→ DIRECTIONS
**1)** In the void-expression discussion, which function is the only call of MAKE-FOO?
**2)** Repeat verbatim the portion of the void-expression discussion starting at "I've outlined reasonable" and ending at "without being ill-formed.".

## BEGIN PROVIDED PASSAGE

I've outlined reasonable design principles which suggest this is a bogus
thing do do. I hardly find your idea of ignoring those principles and
just arbitrarily pulling a semantics out of the air to be very convincing.

  The only places where a void expression may be legal are:
      1] Any place where the value is immediately discarded: PROGN, etc.
      2] Any place in a function that can return multiple values.  In
	 addition to tail-recursive positions, this includes the protected
	 form of UNWIND-PROTECT and the values form for
	 MULTIPLE-VALUE-PROG1 when these forms are in such a
	 multiple-value position. 
    
I'm sorry, but I find this completely ridiculous. Many valid programs can be
written which use `void' values in ways other than this without being ill-formed.

    Note that in either case, a void value may be illegal because the
    result was declared to be of some other type:

    (proclaim '(function frob-foo (foo) void))
    (defun frob-foo (foo) ...)
    
    (proclaim '(function make-foo ((member t nil)) foo))
    (defun make-foo (frob-p)
      (let ((foo (cons-a-foo)))
	(if frob-p
	    (frob-foo foo)
	    foo)))

Suppose that FROB-FOO puts the FOO on the heap somewhere. Then suppose that
I have a function, CREATE-FOO, which is the only call of MAKE-FOO and is 
defined as: 

(DEFUN CREATE-FOO (STASH-P)
  (COND (PUT-IN-HEAP 
	 (MAKE-FOO T)
	 (VALUES NIL NIL))
	(T
	 (VALUES (MAKE-FOO NIL) T))))

There's nothing ill-formed about the collection of programs which include
my program and yours.

## END PROVIDED PASSAGE
## BEGIN DATA

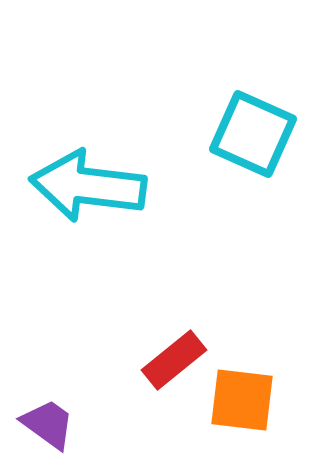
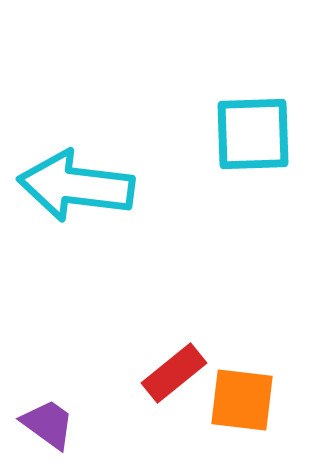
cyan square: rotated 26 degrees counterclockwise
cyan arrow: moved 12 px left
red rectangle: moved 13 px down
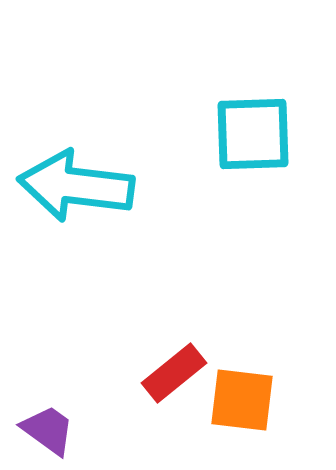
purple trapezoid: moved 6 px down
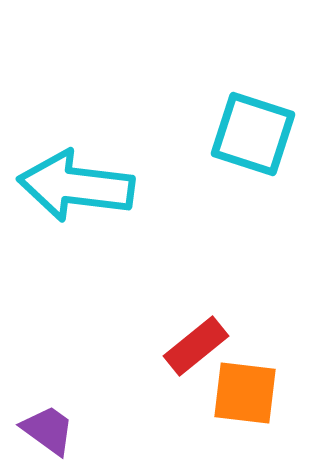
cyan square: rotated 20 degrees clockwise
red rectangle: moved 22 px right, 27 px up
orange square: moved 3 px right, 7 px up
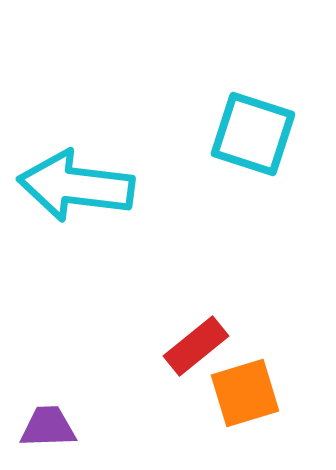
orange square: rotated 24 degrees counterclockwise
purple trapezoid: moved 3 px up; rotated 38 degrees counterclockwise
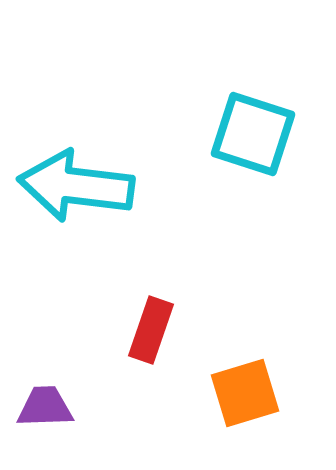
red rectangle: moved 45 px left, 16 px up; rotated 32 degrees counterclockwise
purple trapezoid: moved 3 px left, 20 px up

## END DATA
## BEGIN DATA

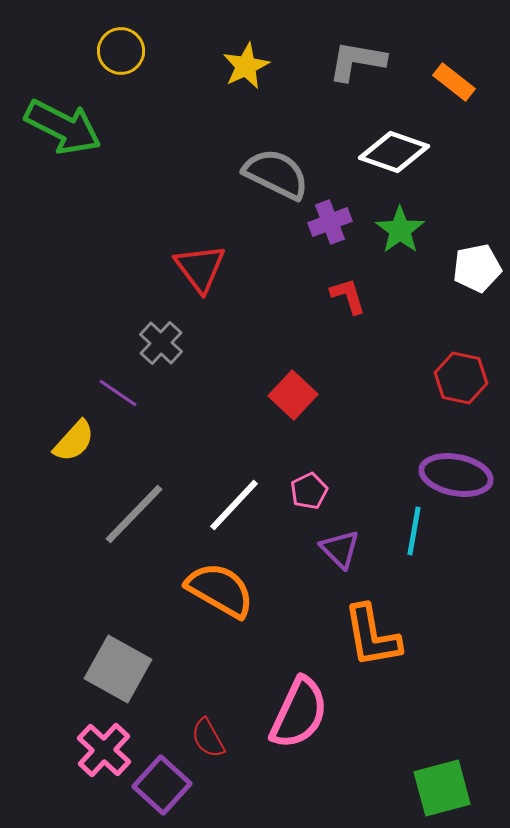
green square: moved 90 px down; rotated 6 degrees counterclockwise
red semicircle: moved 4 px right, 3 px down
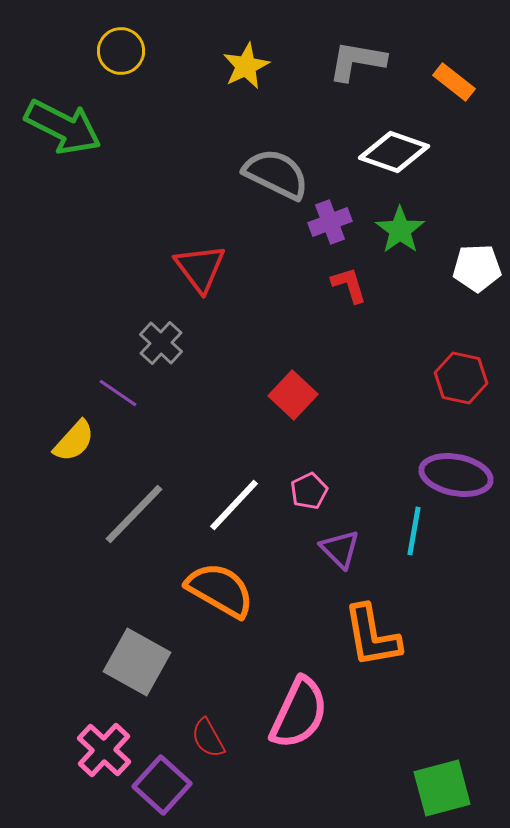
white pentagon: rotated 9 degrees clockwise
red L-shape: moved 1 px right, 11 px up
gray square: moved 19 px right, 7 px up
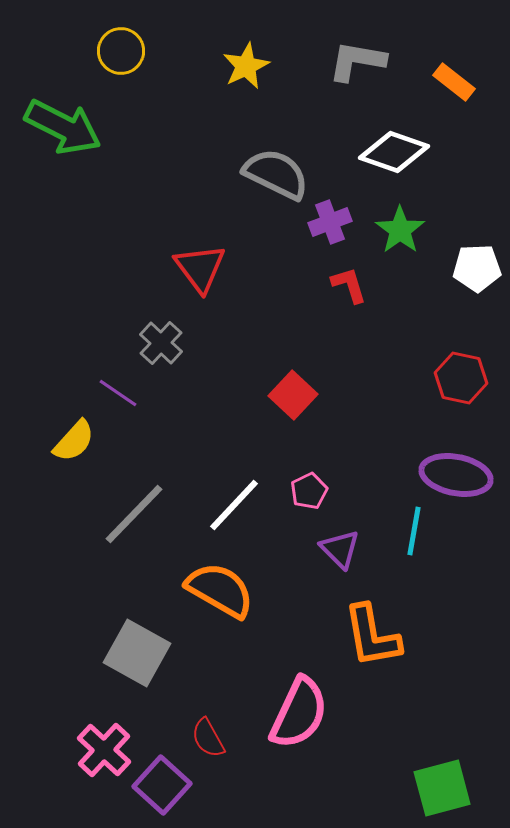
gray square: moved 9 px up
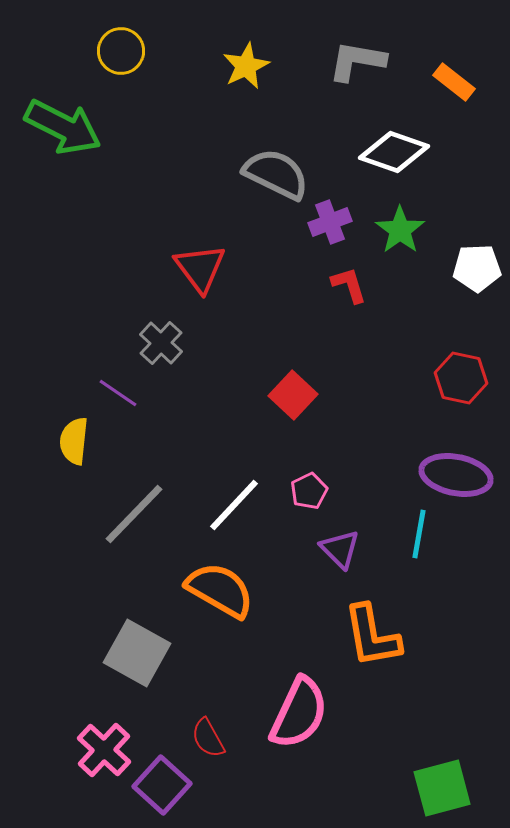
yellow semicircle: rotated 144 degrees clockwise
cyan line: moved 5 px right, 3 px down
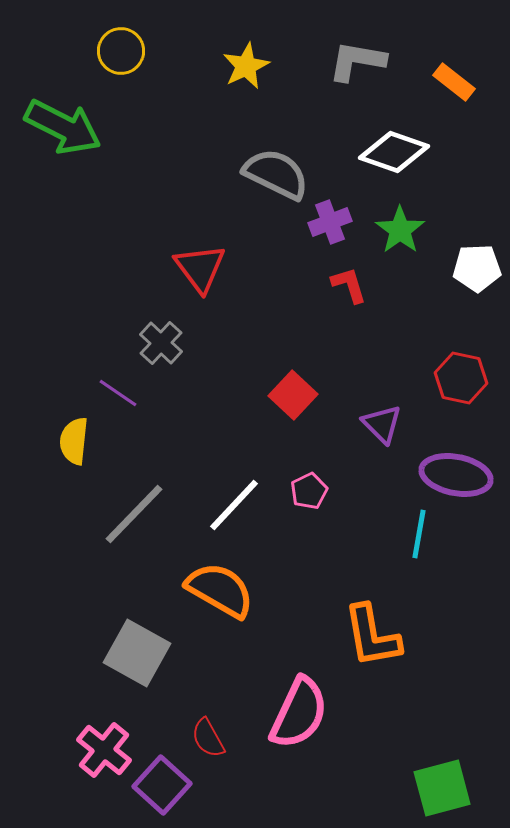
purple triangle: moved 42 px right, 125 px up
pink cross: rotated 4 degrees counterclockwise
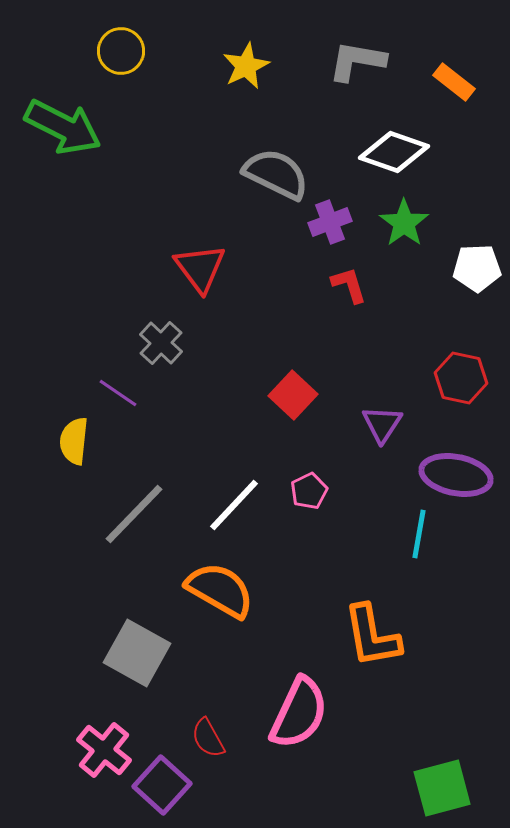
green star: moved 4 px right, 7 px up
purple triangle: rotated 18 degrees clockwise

## END DATA

→ ANSWERS FOR THIS EXERCISE
**1)** CREATE-FOO is the only call of MAKE-FOO.

**2)**
I've outlined reasonable design principles which suggest this is a bogus
thing do do. I hardly find your idea of ignoring those principles and
just arbitrarily pulling a semantics out of the air to be very convincing.

  The only places where a void expression may be legal are:
      1] Any place where the value is immediately discarded: PROGN, etc.
      2] Any place in a function that can return multiple values.  In
	 addition to tail-recursive positions, this includes the protected
	 form of UNWIND-PROTECT and the values form for
	 MULTIPLE-VALUE-PROG1 when these forms are in such a
	 multiple-value position. 
    
I'm sorry, but I find this completely ridiculous. Many valid programs can be
written which use `void' values in ways other than this without being ill-formed.